EXTRACT TO READ:
════════════════════

July 9, 2005

Following a Burning Desire

Kyle Stock  /  Post and Courier

Eric Bielsky and Austin Nelson are hoping to make it big in the music world. Like aspiring rockers, the recent college graduates live with "older roommates" – also known as parents – and spend most of their time making music in a cramped room.

They are working toward a dream, albeit one that's changed slightly since their teenage years. The pair spent their high-school days playing in a string of different bands. But they no longer rip solos; instead, they rip CDs.

Leaving the ranks of Charleston's guitar-toting hopefuls, Bielsky and Nelson recently launched Multiverse Media Duplication Inc., where they design and print album covers and burn and package discs. They're also cranking out high-quality CDs and DVDs for area law firms, churches, clinics and small businesses.

Multiverse incorporated in February and has slowly but surely drummed up clients. "We got into this because it had something to do with music," Nelson said. "But there's been a lot of interest from a bunch of different types of clients." The partners said they've been so busy, they haven't had a chance to pick up their own instruments for months.

Both Bielsky and Nelson moved back to Charleston after finishing college in December. Bielsky, who graduated from the University of Wisconsin in Madison, beefed up his business skills doing market-research work in Chile and Argentina. Nelson, a graduate of Berklee College of Music in Boston, developed some decent design chops and dabbled in CD reproduction during the past few years.

The pair hashed out a business plan in December, secured a $30,000 bank loan and promptly sank almost all of the moneyto cutting-edge equipment, including a $5,000 machine to print high-quality images on the top of CDs, a $4,000 device to replicate the contents of a disc en masse and a couple of pricey packaging contraptions. Their office space – two small rooms in Mount Pleasant – came later, as did the advertising, which to date is mostly confined to the walls above urinals in restaurants and bars. "We should have asked for $60,000," Nelson said. "We kind of failed to think about all the overhead."

════════════════════

GIVEN INFORMATION:
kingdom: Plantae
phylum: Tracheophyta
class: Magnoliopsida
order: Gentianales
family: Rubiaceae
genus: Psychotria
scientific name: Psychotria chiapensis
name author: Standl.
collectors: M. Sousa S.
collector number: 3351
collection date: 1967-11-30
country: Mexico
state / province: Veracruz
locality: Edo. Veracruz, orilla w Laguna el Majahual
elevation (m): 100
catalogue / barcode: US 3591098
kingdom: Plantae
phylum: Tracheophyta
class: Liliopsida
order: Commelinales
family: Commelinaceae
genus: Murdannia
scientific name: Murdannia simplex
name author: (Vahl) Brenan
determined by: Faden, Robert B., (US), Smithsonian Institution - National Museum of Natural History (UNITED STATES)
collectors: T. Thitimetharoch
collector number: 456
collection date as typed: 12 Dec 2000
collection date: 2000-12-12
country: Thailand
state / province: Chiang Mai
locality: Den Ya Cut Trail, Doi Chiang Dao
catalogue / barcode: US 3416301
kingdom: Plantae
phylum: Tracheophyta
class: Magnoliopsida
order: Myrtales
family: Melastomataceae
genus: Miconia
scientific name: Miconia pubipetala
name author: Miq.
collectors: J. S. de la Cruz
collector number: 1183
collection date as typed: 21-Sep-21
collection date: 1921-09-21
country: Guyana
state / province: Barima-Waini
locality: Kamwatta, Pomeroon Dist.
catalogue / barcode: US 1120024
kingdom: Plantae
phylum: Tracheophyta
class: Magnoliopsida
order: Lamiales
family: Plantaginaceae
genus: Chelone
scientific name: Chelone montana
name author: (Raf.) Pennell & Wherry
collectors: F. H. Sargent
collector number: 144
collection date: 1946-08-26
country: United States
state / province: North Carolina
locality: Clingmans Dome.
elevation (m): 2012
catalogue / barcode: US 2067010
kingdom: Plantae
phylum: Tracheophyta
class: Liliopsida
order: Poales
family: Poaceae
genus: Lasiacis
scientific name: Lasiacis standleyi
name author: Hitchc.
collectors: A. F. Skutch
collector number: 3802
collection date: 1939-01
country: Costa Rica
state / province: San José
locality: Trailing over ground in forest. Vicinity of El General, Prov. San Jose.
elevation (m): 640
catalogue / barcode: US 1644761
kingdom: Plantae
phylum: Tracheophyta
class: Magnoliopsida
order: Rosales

════════════════════

WHAT TO WORK ON:
**A.** In the article about Multiverse Media Duplication, how large was the bank loan that Bielsky and Nelson secured?
**B.** List every type of client that the article about Multiverse Media Duplication says the company produces CDs and DVDs for.

ANSWERS TO THE EXERCISES:
**A.** $30,000

**B.** Area law firms, churches, clinics, small businesses